= Gordon Manzie =

Sir Andrew Gordon Manzie, KCB (3 April 1930 - 24 September 2014) was a British civil servant and chief executive of the Property Services Agency.

==Early life==
Andrew Gordon Manzie was born in Edinburgh on 3 April 1930 to parents John Mair, a railway clerk, and Catherine Manzie. He grew up in a council house in Stenhouse, where he attended primary school and was joint dux. Manzie won a bursary to the Royal High School of Edinburgh.

== Career ==
In 1947 he joined the civil service initially as a clerical officer in the central registry of the Scottish Home and Health Department. After his executive officer exam, he joined the Ministry of Supply in London. In 1949 he undertook his two-year national service with the RAF at Hereford and Bridgnorth, before returning to his posting in London in 1951.

At the age of 30 he graduated with a BSc in economics from the London School of Economics following a course of part-time study.

Manzie then was appointed to a number of posts including private secretary to the permanent secretary at the Ministry of Aviation, and secretary to the Edwards Committee of Inquiry into Civil Air Transport, before moving to the Scottish Office, and later the Department of Trade and Industry.

In 1984, Manzie was appointed second permanent secretary at the Department for the Environment and chief executive of the Property Services Agency. He was appointed to resolve problems of widespread corruption at the agency. His work led to the prosecutions of a number of the agency's staff.

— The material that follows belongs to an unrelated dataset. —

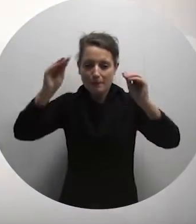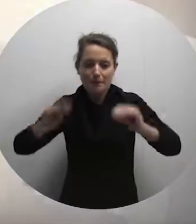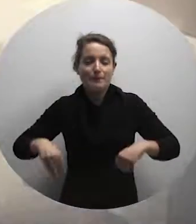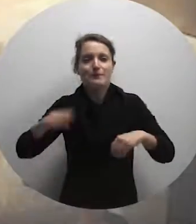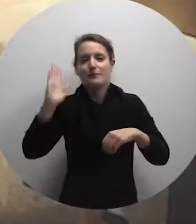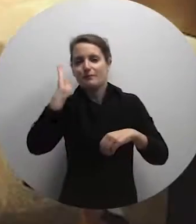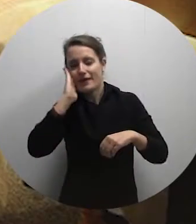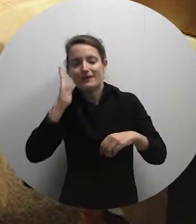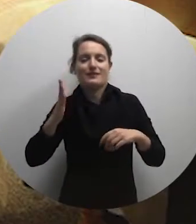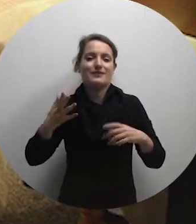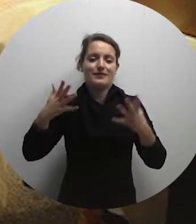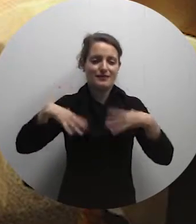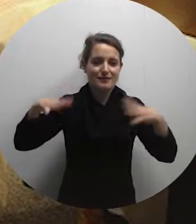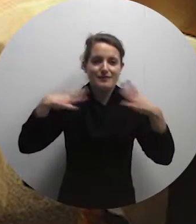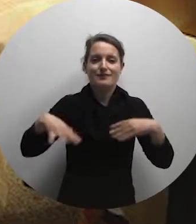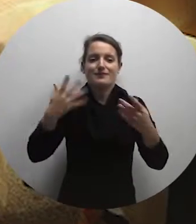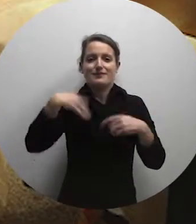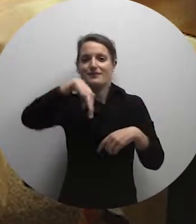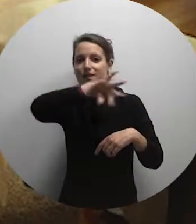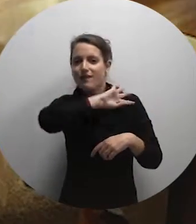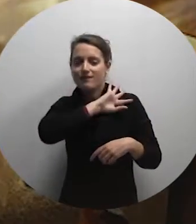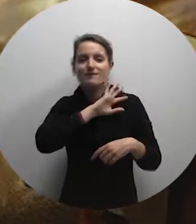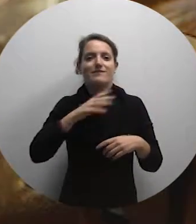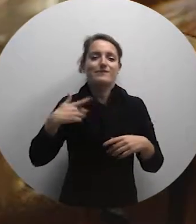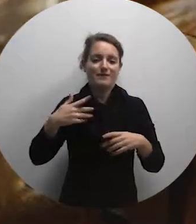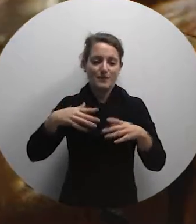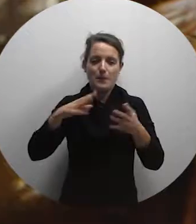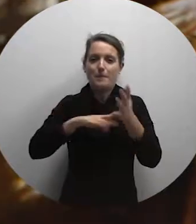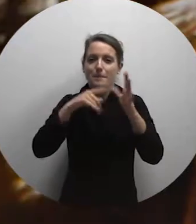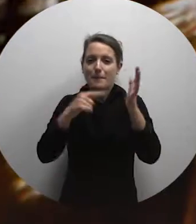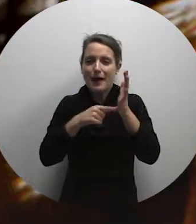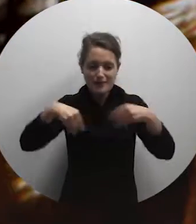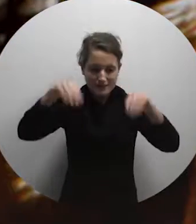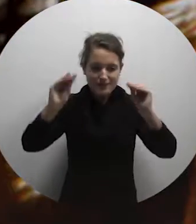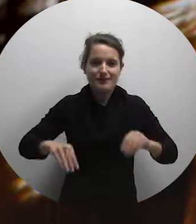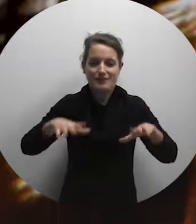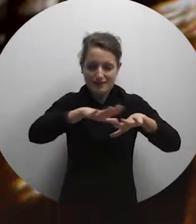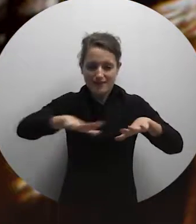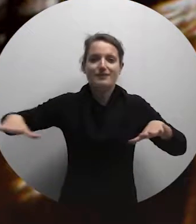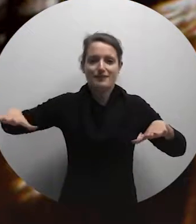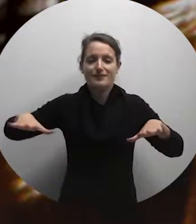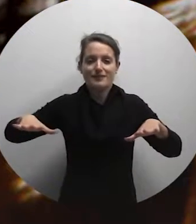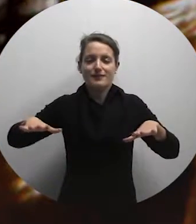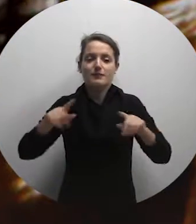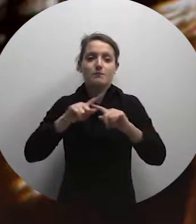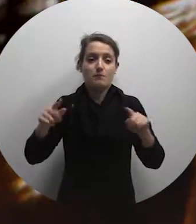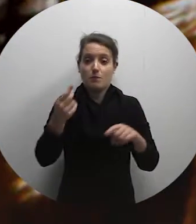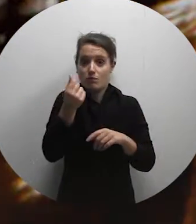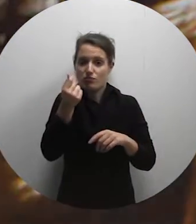Mattes, scarves, bed and table linen, and a few of the articles which were locally produced from cotton.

He retired from the civil service in 1990, and became chairman of Anglo Japanese Construction Ltd, winning a contract to build Tsing Ma Bridge. He was also the chairman and director of companies in the Trafalgar House group winning the contract for Jiangyin Bridge.

== Personal life ==
Manzie married Rosalind Clay in 1955. They had two children, a son, Ian Manzie, and a daughter, Stella Manzie. He also had two grandchildren Ellen and Aodh Manzie. He died on 24 September 2014 in Harlow.

== Honours ==
In 1983, Manzie was appointed Companion of The Most Honourable Order of the Bath. In 1987, Manzie was appointed Knight Commander of the Order of the Bath. He was made an honorary fellow of the London School of Economics in 2003.